Gavin Brown, associate director of US-based multi-platform Scholastic (which was also present at StoryDrive China 2013) presented a new Scholastic case study: SPIRIT ANIMALS. Within a very short period of time, this transmedia project had become a New York Times bestselling multi-platform fantasy adventure series. Core of his presentation were different ways to interact with the users/readers. Mr. Brown enthusiastically shared his experiences with the creativity of Scholastic’s target group children: The children wrote their own stories wrapped around the spirit animals which were then selected and edited by the companies editors and published as a new piece of creative work.

What else do we take away from the second day of StoryDrive Asia?
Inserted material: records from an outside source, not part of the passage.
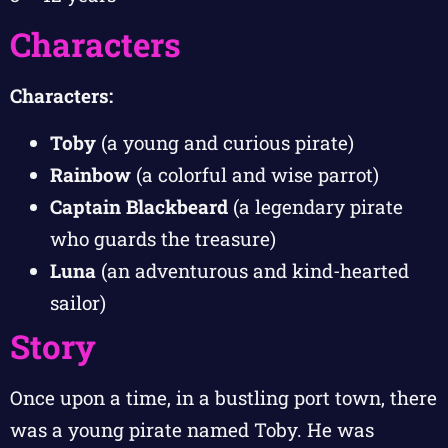
Characters
Characters:
Toby
(a young and curious pirate)
Rainbow
(a colorful and wise parrot)
Captain Blackbeard
(a legendary pirate
who guards the treasure)
Luna
(an adventurous and kind-hearted
sailor)
Story
Once upon a time, in a bustling port town, there
was a young pirate named Toby. He was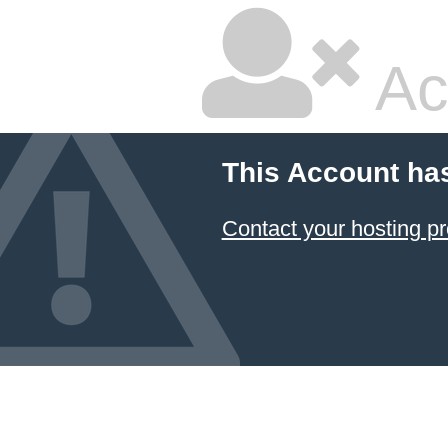
Ac
This Account ha
Contact your hosting pr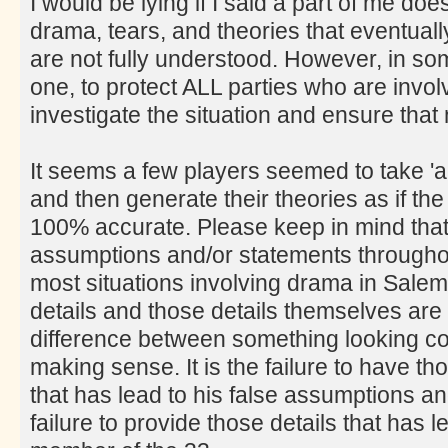
I would be lying if I said a part of me doe
drama, tears, and theories that eventually
are not fully understood. However, in som
one, to protect ALL parties who are involv
investigate the situation and ensure tha
It seems a few players seemed to take 'a
and then generate their theories as if t
100% accurate. Please keep in mind that 
assumptions and/or statements througho
most situations involving drama in Salem t
details and those details themselves are
difference between something looking c
making sense. It is the failure to have t
that has lead to his false assumptions an
failure to provide those details that has le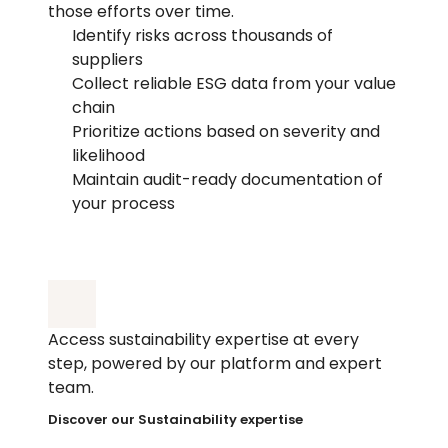
those efforts over time.
Identify risks across thousands of 
suppliers
Collect reliable ESG data from your value 
chain
Prioritize actions based on severity and 
likelihood
Maintain audit-ready documentation of 
your process
Access sustainability expertise at every 
step, powered by our platform and expert 
team.
Discover our Sustainability expertise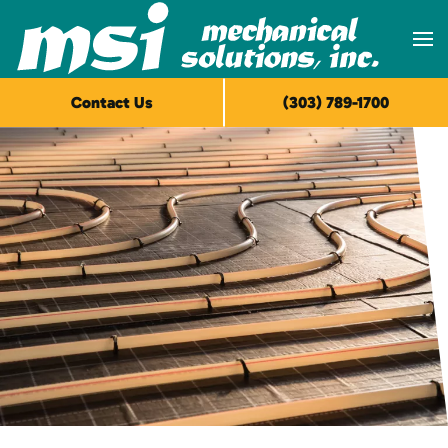
Skip to main content
Contact Us
(303) 789-1700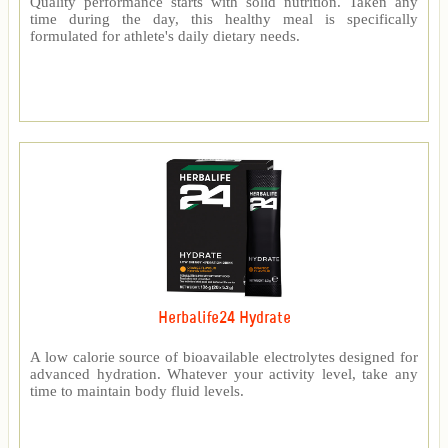
Quality performance starts with solid nutrition. Taken any
time during the day, this healthy meal is specifically
formulated for athlete's daily dietary needs.
Herbalife24 Hydrate
A low calorie source of bioavailable electrolytes designed for
advanced hydration. Whatever your activity level, take any
time to maintain body fluid levels.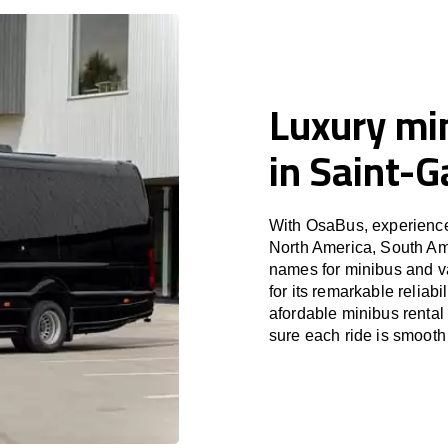
Luxury min
in Saint-G
With OsaBus, experience 
North America, South Am
names for minibus and v
for its remarkable reliab
afordable minibus rental
sure each ride is smooth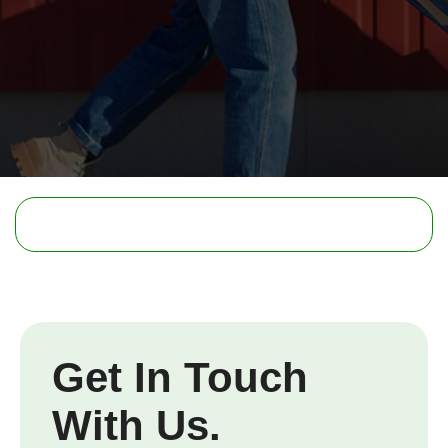
Get In Touch
With Us.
The role of the editor will remain an important one, if not grow. Mr. Hu Xiaodong, general manager of Alibaba’s e-reading business, Sven Ehmann from the Berlin based publishing house gestalten, as well as other industry insiders are equally convinced of this trend. Someone will always be needed to structure information and lend credibility to content.

And another thing which popped up again and again: Maybe, digitization and a presence in the “E-world” is a must – at the same time, several business models of the attending speakers show, that a physical presence – a café, a concept store, events on the ground with “real” persons and “real” products – are by no means redundant.

And this is how Holger Volland, vice director of Frankfurt Book Fair sums up the conference from the viewpoint of organizer and host : “StoryDrive Asia has been a great success and I am very happy about that. During the breaks, I listened to many conversations where different companies got into contact with each other and I think that they will do projects together. That is exactly the reason why we do this conference format, to bring people together to do business. Apart from that we learned that our audience particularly likes the interactive sessions, trainings and practical advice.”